Popeye Loves His Olives

(51 weeks)

TUESDAY.

I’m out for dinner with Marie-Claude, and after the waiter takes our order she stares at me appraisingly.

“A spinach salad?” she asks. “With cranberries and goat cheese?”

“I like spinach,” I say, suddenly ashamed.

“I don’t get you. Whatever happened to the Jonathan Goldstein who never felt a meal was complete without French fries?”

“He died of a heart attack at thirty-two.”

The thing about having childhood friends is that they see any changes in your behaviour since the age of eleven as a betrayal of your basic personality. If you’re not collecting hockey cards with a face covered in chocolate, you’re a pretentious ass.

As a compromise, I consider eating the salad with my hands when it arrives.

WEDNESDAY.

I’m on my way to Waterloo, Ontario, to deliver a keynote address, and while waiting for the plane to board, I have a sandwich and beer at the airport bar. The tab comes to nearly seventeen dollars. After paying it, I look at the bill.

While I’m irked that the bartender has bundled a service fee into the total, I’m galled that the additional tip I just paid him was calculated based on that total—a total that included a gratuity I’d been unwittingly bilked out of.

Just as I’m about to say something—or, rather, just as I’m about to consider saying something—the bartender approaches me with a large jar of olives.

“I’ve been trying to open it all evening,” he says, his face red with exertion. “Would you mind trying?”

His request catches me off guard. In an instant I go from feeling angry to feeling needed. I attack the jar with the kind of ferocious determination that involves grunting, grimacing, and almost herniating my disc. For some inexplicable reason, I want nothing more than to prove myself to a complete stranger who, only moments earlier, ripped me off.

After about a minute, the lid pops open. I’m covered in sweat and olive juice. The bartender thanks me and then, for a job well done, hands me a plastic shot glass full of olives.

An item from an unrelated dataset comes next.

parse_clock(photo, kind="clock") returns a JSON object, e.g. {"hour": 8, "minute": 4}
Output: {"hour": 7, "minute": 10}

As I walk away eating olives and feeling grateful, it strikes me that the bartender’s gesture could very easily be employed in other ticklish social situations. Newspaper vendor treating you brusquely? Office manager doesn’t say hello in the elevator? Friend thinks your choice of healthy appetizer makes you seem too high and mighty? Just pull a jar of olives out and ask for help. Call it “extending the olive jar.”

FRIDAY.

Flying back to Montreal after my talk, I grab some air sickness bags to use for packing work lunches. Not only will looking at them work as a natural appetite suppressant, but they might also discourage anyone from stealing my lunch from the refrigerator.